§ Given exercise
Count how many lines in the rows below contain the string "COPY", with case counting, and reply with the number alone.

>> Begin

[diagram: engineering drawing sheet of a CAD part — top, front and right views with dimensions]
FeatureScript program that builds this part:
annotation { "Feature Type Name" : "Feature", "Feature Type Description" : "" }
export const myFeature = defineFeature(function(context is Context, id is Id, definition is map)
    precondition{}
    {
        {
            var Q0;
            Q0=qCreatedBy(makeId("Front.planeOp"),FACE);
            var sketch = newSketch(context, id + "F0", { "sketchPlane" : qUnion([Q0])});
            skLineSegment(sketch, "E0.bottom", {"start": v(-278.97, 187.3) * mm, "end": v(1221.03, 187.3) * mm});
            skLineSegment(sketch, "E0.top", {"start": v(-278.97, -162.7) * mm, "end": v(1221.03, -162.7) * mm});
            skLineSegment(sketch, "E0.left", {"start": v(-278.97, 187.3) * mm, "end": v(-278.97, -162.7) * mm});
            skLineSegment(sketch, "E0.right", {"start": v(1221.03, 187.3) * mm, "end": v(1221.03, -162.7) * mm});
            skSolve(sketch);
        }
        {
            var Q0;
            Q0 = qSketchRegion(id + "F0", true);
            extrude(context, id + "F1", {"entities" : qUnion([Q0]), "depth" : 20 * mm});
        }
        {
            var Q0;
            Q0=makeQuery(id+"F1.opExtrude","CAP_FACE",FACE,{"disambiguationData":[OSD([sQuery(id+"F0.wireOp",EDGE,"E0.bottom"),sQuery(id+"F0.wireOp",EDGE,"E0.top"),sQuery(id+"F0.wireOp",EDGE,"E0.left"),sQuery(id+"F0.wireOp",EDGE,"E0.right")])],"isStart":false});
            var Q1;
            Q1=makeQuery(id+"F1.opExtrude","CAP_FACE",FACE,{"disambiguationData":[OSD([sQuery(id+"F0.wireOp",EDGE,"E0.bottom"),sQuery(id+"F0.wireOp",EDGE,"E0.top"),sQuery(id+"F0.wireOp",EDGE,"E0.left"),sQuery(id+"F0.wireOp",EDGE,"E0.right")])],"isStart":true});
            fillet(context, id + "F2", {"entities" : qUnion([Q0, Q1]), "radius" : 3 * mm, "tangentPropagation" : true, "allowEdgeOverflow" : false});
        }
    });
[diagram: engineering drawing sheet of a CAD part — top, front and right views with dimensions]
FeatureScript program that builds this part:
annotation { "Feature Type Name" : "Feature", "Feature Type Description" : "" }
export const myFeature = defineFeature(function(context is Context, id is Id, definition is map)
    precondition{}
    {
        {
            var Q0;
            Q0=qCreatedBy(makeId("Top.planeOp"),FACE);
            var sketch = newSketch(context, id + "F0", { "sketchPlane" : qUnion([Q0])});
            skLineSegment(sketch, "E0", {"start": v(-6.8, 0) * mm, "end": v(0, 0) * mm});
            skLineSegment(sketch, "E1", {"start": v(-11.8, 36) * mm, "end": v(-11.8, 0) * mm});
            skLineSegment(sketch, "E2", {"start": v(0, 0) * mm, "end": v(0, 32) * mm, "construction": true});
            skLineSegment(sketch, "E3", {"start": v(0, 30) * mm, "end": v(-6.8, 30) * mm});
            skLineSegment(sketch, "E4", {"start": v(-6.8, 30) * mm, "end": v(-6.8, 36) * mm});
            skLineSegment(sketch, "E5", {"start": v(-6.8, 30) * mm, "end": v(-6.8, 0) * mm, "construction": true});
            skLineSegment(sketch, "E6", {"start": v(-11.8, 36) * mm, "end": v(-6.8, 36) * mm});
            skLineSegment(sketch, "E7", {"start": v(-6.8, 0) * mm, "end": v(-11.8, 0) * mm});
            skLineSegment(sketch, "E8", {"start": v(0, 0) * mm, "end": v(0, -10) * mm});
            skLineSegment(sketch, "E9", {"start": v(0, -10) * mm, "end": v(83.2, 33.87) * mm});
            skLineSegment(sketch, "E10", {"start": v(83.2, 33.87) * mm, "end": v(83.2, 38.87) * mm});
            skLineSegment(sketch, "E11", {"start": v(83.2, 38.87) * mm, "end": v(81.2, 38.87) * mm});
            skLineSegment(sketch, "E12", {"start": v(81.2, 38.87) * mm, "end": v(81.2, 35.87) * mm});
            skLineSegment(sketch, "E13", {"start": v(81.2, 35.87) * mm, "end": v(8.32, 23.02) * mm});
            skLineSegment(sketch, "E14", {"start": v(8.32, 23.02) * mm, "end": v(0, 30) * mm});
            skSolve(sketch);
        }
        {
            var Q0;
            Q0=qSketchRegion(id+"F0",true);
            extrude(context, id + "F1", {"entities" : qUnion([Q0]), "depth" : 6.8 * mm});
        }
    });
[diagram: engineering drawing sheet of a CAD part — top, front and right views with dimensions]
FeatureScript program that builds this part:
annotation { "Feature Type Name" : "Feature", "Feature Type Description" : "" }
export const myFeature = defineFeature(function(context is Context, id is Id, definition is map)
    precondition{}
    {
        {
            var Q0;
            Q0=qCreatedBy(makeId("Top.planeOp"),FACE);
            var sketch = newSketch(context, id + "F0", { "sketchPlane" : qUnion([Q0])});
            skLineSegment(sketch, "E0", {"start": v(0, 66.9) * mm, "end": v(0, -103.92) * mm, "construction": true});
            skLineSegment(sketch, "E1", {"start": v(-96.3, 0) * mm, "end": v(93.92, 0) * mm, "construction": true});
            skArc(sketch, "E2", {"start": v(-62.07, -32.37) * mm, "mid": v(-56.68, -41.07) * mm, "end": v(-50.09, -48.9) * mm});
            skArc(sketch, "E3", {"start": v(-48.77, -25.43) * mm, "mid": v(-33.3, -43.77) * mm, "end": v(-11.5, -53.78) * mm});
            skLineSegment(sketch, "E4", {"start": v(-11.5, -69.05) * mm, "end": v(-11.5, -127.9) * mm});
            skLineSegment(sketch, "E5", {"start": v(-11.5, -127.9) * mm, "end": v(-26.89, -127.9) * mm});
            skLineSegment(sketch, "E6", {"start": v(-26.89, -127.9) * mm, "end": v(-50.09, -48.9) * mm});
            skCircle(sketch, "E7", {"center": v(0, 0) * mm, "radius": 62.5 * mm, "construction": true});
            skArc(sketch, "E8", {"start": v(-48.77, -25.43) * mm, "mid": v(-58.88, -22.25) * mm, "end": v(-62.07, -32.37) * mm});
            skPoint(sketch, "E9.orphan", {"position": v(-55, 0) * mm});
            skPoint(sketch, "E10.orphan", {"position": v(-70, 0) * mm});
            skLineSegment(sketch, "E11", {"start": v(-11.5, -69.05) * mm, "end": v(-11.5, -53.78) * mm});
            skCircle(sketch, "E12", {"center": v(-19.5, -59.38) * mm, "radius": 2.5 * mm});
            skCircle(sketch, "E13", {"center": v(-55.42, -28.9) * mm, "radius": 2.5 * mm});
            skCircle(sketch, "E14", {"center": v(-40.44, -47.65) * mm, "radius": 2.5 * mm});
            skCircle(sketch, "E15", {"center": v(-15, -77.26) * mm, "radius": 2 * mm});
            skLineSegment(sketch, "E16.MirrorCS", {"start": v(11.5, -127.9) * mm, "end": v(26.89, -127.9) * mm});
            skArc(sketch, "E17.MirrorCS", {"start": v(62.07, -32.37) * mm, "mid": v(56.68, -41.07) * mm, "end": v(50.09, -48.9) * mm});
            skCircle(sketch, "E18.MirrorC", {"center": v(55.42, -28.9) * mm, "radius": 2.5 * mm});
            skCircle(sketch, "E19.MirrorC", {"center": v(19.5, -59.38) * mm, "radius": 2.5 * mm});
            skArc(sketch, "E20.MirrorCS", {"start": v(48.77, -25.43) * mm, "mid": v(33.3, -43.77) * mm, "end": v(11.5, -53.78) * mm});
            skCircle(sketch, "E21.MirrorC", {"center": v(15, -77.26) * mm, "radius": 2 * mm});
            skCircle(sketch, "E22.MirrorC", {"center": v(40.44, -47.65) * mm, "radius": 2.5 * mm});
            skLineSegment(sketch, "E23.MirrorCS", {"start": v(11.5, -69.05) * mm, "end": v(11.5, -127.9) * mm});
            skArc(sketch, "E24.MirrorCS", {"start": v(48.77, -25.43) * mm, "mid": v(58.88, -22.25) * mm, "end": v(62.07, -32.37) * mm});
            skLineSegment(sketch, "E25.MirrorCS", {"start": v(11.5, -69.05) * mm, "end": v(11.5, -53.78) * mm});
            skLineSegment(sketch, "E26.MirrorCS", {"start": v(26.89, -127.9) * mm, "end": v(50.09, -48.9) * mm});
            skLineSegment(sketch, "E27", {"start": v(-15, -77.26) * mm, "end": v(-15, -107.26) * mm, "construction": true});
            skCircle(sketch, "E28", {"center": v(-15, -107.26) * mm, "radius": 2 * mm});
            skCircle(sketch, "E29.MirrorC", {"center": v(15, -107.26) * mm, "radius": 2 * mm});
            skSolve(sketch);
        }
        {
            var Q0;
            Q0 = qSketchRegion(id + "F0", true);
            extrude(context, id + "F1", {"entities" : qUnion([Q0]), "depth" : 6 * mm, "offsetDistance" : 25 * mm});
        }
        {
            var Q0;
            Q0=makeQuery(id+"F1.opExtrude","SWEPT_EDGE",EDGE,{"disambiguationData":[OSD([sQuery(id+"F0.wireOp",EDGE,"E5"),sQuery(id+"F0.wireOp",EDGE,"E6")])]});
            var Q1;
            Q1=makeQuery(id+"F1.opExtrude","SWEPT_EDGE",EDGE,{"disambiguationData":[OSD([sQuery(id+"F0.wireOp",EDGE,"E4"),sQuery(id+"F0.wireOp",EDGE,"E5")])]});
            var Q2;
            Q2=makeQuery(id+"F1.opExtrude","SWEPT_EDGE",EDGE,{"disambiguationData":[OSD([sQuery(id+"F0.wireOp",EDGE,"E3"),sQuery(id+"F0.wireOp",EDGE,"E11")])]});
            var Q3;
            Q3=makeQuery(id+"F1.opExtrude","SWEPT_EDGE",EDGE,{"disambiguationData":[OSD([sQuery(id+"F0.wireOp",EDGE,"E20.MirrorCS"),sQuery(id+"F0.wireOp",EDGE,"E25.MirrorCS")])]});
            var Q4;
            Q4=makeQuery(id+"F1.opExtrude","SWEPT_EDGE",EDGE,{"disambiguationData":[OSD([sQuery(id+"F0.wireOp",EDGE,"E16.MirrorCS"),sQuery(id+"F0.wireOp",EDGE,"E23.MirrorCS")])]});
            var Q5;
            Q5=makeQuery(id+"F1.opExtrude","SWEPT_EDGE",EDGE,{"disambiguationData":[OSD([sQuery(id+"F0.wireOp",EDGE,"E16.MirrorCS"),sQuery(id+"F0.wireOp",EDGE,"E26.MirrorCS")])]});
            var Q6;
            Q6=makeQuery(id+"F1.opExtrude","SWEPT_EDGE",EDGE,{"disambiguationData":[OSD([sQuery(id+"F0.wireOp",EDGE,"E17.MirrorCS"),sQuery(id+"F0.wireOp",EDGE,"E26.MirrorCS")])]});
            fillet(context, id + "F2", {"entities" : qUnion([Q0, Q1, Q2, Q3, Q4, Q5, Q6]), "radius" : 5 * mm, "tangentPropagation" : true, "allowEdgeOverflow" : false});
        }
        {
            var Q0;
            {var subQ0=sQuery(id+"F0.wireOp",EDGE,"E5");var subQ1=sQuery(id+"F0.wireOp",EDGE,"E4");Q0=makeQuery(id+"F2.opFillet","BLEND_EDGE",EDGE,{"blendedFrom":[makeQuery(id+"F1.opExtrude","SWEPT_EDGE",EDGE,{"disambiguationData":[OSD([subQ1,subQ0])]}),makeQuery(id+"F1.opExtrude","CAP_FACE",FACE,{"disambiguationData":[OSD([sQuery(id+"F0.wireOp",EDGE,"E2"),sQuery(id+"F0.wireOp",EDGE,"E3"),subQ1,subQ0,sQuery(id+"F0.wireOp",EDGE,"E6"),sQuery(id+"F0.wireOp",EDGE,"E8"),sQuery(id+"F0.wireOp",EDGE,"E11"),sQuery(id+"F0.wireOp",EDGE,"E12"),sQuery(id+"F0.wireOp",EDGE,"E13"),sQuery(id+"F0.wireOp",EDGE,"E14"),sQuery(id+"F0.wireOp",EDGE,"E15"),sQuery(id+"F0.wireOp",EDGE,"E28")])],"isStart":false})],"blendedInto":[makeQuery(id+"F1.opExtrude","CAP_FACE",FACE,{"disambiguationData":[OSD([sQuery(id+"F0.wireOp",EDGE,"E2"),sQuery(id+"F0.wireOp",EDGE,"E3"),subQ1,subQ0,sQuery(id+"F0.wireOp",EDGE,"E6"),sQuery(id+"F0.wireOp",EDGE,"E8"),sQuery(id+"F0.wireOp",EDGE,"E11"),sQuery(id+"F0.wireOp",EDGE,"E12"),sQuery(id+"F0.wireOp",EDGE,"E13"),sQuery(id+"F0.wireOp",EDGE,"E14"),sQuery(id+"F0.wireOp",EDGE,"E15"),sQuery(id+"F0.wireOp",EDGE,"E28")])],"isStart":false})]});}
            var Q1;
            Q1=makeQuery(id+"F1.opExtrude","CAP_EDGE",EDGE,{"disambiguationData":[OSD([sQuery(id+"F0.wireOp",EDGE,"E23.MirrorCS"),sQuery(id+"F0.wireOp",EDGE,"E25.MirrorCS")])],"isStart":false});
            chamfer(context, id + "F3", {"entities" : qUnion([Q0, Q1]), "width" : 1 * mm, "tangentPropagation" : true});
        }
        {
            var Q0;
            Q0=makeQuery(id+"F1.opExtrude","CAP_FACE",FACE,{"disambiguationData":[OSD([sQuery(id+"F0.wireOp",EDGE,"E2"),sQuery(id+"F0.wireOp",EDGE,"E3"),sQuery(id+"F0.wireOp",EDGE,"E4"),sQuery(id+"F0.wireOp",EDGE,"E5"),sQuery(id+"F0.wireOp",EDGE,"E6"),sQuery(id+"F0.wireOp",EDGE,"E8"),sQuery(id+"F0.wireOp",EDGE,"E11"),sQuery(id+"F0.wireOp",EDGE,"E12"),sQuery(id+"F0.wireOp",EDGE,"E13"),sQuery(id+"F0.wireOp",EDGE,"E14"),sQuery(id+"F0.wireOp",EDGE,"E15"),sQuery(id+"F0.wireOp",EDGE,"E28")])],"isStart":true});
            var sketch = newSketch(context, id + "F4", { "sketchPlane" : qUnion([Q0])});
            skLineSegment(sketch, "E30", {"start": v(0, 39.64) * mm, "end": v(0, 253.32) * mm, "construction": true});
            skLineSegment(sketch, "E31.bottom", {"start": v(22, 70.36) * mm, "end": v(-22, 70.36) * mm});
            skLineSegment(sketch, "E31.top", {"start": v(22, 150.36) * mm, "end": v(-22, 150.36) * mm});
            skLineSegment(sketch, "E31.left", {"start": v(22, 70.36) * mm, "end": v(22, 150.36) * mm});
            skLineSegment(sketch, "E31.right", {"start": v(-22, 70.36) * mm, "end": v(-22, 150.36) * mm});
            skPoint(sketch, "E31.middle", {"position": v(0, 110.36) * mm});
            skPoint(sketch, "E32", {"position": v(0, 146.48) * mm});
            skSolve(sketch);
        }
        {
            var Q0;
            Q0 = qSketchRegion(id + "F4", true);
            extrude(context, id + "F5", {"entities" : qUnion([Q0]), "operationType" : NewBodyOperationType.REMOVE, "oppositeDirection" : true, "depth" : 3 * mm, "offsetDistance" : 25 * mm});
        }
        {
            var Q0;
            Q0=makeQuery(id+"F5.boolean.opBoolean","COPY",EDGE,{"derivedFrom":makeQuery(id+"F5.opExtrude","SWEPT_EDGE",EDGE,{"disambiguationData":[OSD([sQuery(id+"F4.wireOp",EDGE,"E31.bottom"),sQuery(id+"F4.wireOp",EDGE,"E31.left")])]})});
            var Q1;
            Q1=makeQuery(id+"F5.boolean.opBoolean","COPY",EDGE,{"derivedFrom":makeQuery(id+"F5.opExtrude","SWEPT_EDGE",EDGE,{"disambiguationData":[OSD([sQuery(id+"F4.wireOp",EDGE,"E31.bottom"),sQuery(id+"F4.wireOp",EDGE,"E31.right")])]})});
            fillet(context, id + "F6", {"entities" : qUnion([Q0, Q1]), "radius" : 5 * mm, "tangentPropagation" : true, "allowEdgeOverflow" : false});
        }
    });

>> End

§ Answer for this exercise
2